The search for a good offline dictionary for Linux
… proved longer than expected
To me, not having access to a good dictionary feels a bit like forgetting to put on clothes. When Flaubert throws a big word at me, I marinate in my own confusion, helpless and vulnerable.
Those of you who rarely disconnect from the internet might be surprised to learn that the dictionaries for many desktop dictionary apps live in the internet, not in the app, and stop working when offline. This seems so silly! The biggest dictionary in the world would be smaller than my node_modules.
Since paper dictionaries are passé, and rarely have the word I’m looking for, when travelling, I tend to turn to my Kobo dictionary even if I’m at my computer. It rarely has the word I’m looking for, but at least it’s quick to find out that it doesn’t have it.
After going through the rigmarole of selecting and adding dictionaries to KOReader, I thought, how hard can it be to use one of these on Linux? Let’s just say: this is my third attempt.
As with most things Linux, it’s only hard if you don’t know how to do it. And even the first time, it isn’t hard, per se, it’s just annoying, and confusing, and barely worth it.
The contenders:
- gnome-dictionary (online by default, but supports dictd servers)
- dict (command line, online by default) and dictd
- stardict (GUI) and sdcv (command line)
- GoldenDict
- Artha
- Wordbook (untested)
If you are content with Wordnet, sudo apt install artha and you’re done. (N.B. Artha is technically a thesaurus.) It has some cool features like hotkey lookup that just works, and regular expression search.
Or, the less attractive but more powerful GoldenDict:
sudo apt install goldendict goldendict-wordnet
I am not content with Wordnet. I am also not content with a GUI only app, because part of the motivation for this project was that I wanted to export my Kobo vocabulary builder table, and generate an Anki deck of flashcards with the words I had saved on one side, and a good definition on the other.
You can easily add bought/pirated/out-of-copyright dictionaries to GoldenDict (Edit > Dictionaries, and click add), and it seems to take the same format as KOReader.
Command Line Usage
To get sdcv working, you need to install it (sudo apt install sdcv), and add dictionaries to /usr/share/stardict/dic. Or, go where your dictionaries are, and run:
ln -s /path/to/dictionaries/this-is-the-dictionary-i-want/* /usr/share/stardict/dic
Note that linking to top-level folder into dic doesn’t work: it needs the individual files in there.
You can then run sdcv --list-dicts to check that they added successfully.

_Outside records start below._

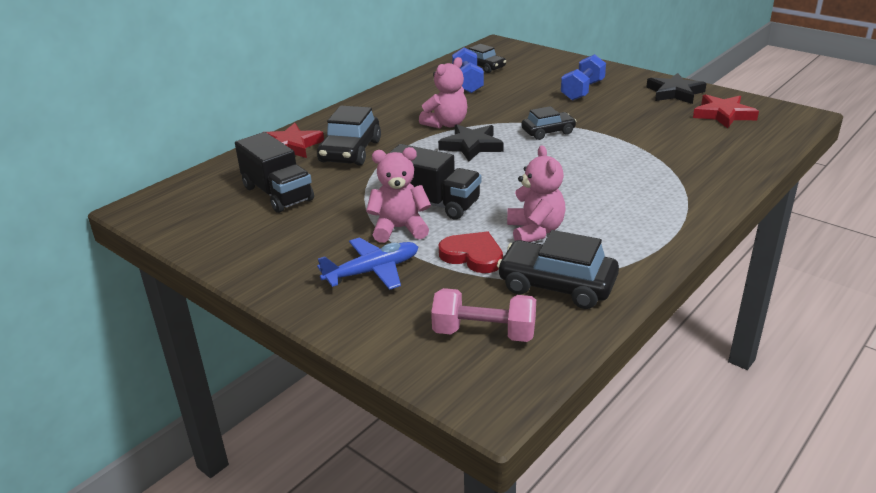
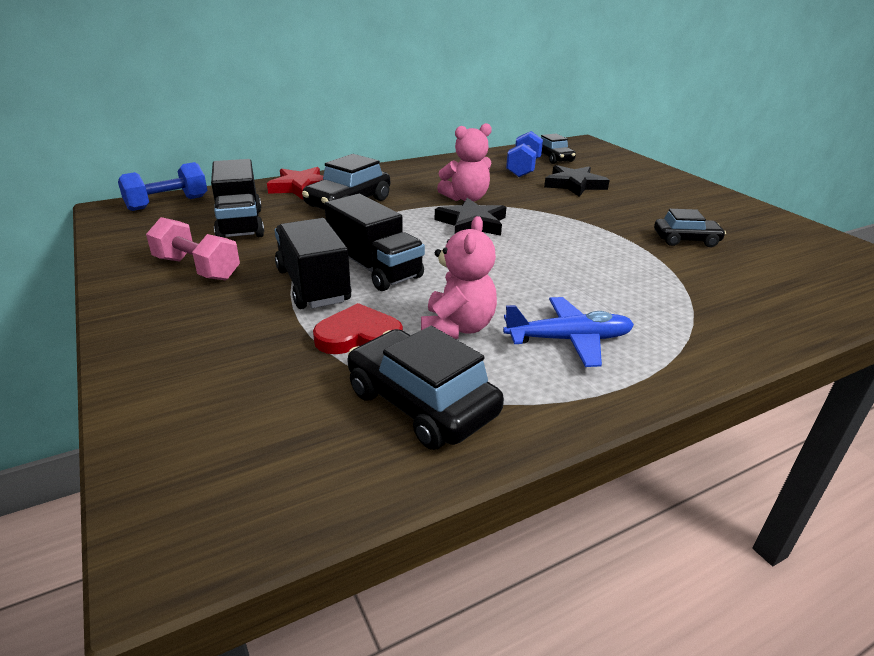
camera: 20 degrees right, 0 degrees up
(373, 271) = (236, 322): blue plane -> blue plane (569, 340)
(399, 229) = (313, 285): pink teddy bear -> black truck
(473, 255) = (358, 336): red heart -> red heart turned 60 degrees counterclockwise
(484, 333) = (272, 438): pink dumbbell -> pink dumbbell (197, 268)
(548, 132) = (568, 227): black car -> black car (686, 240)
(582, 91) = (642, 197): blue dumbbell -> blue dumbbell (168, 203)
(675, 93) = (754, 219): black star -> black star (574, 185)
(723, 115) = (804, 253): red star -> none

You can also use a specific dictionary in future commands, using what shows up here.
My next surprise was that sdcv output raw HTML on the command line.
This is probably because I’m using the wrong conversion, but my bandaid solution was to pipe it through pandoc, and into a pager (since good dictionaries tend to have exhaustively long entries):
sdcv --use-dict "this-is-the-dictionary-i-want" test | pandoc -f html -t plain | less
Hotkey Lookup with GoldenDict
There was one final feature that I wanted: an equivalent of long-press lookup on ereaders.
GoldenDict probably has this built-in, but I didn’t get it working. Instead, I added a custom keyboard shortcut, with the following contents:
bash -c "goldendict \"$(xsel | tr '\n' ' ' | sed -r 's/^[^[:alpha:]]*([-[:alpha:]]*).*$/\1/')\""
Don’t ask me how it works: it works, and that is enough.